The last week has been busy and a tad stressful, hence the desire to rant about something, I suppose. Nothing too major, just busy with a lot of goings on with the husband, kids, father-in-law and pets. Vacation is coming soon, though, so I'm looking forward to some quality time with my husband and daughters, exploring someplace new and recharging my batteries. :)

How are you?

I really do want to know! Got any rants of your own this week?

Tuesday, August 5, 2008

Don't do the math...

By the way, this post is about monthly girly girl personal stuff, so if that topic is TMI for you and you don't want to read it, please click away and come back another day. Thanks.

My husband is very patient and sympathetic to my girly complaints. But just a few days ago we had a brief conversation that got me to thinking that as sympathetic as he is... he really doesn't know what we go through. Surprise, I know. He happened to be with me in the bathroom when I had just discovered it was that time of the month AGAIN. I groaned and complained, of course. This was our conversation:

Me: "Oh maaaan. I just got my period."
Him: "Sorry."
Me: "I hate getting my period. I'm so tired of getting my period."
Him: "Well, it doesn't last too long..."
Me: "What?! I've been getting my period for a long time. It sure feels like its been lasting a long time to me."

End of conversation. I wasn't even mad. Until I started thinking exactly how long it has been that I've been getting my period. And if I stacked all of those days together right in a row, how many days of my life so far have I spent having my period?

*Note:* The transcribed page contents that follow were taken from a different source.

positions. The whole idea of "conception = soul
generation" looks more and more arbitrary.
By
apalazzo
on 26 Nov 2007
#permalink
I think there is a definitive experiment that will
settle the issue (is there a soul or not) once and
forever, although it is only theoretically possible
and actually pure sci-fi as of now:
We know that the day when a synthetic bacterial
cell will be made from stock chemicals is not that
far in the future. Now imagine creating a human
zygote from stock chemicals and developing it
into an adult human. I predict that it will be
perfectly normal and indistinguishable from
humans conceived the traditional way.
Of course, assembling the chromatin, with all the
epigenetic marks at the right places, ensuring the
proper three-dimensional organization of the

So I made the mistake and did the math.

30 years x 12 months in a year x 6 days average per period = 2,160 days.

To be fair, I'll subtract out the days that I didn't get my period because I was either pregnant or nursing, which turned out to be 276 days. I just knew those kids were good for something other than a tax deduction! ;) So....

2,160 - 276 = 1,884 days of cramping, bleeding, bloating, etc., feminine product hell

That's approximately 5 YEARS, 1 MONTH and 28 DAYS! And counting! And let me tell you, for the first 15 years--or 1080 days--of my menstruating life, approximately 180 days were spent in bed with the shakes, cold sweats, and vomiting misery. I used to be very ill that first day until I went on the pill at around 20 years old and then later had babies. Seriously, those first days were worse than the labor pains of both my girls added together--and my second birth was 100% natural as in no drugs, no IV, not even a heparin lock! 180 DAYS!!! The equivalent of six straight months of my life was spent feeling like that. IMAGINE IT'S LIKE I SURVIVED SIX MONTHS STRAIGHT LABOR PAINS WITHOUT AN EPIDURAL OR EVEN TYLENOL! And I'm just an average girl. I'm sure there are countless women who have or will have endured the same and worse than me as a result of something so simple and natural as menstruation.

I should have never done these calculations. Now I'm really pissed. At mother nature, or my husband, I'm not really sure.

I sat down at my laptop this morning, thinking I was going to email my husband the results of my calculations. I'll show him. But he emailed me first and sent me this [bookstore coupon] and told me he also left some cash for me on the dining room table from a camera lens he sold off craigslist yesterday. Awww. Maybe I'm not that mad at after all. Because tonight? I'M GOING SHOPPING!!!!!

And its good to be a girl, isn't it?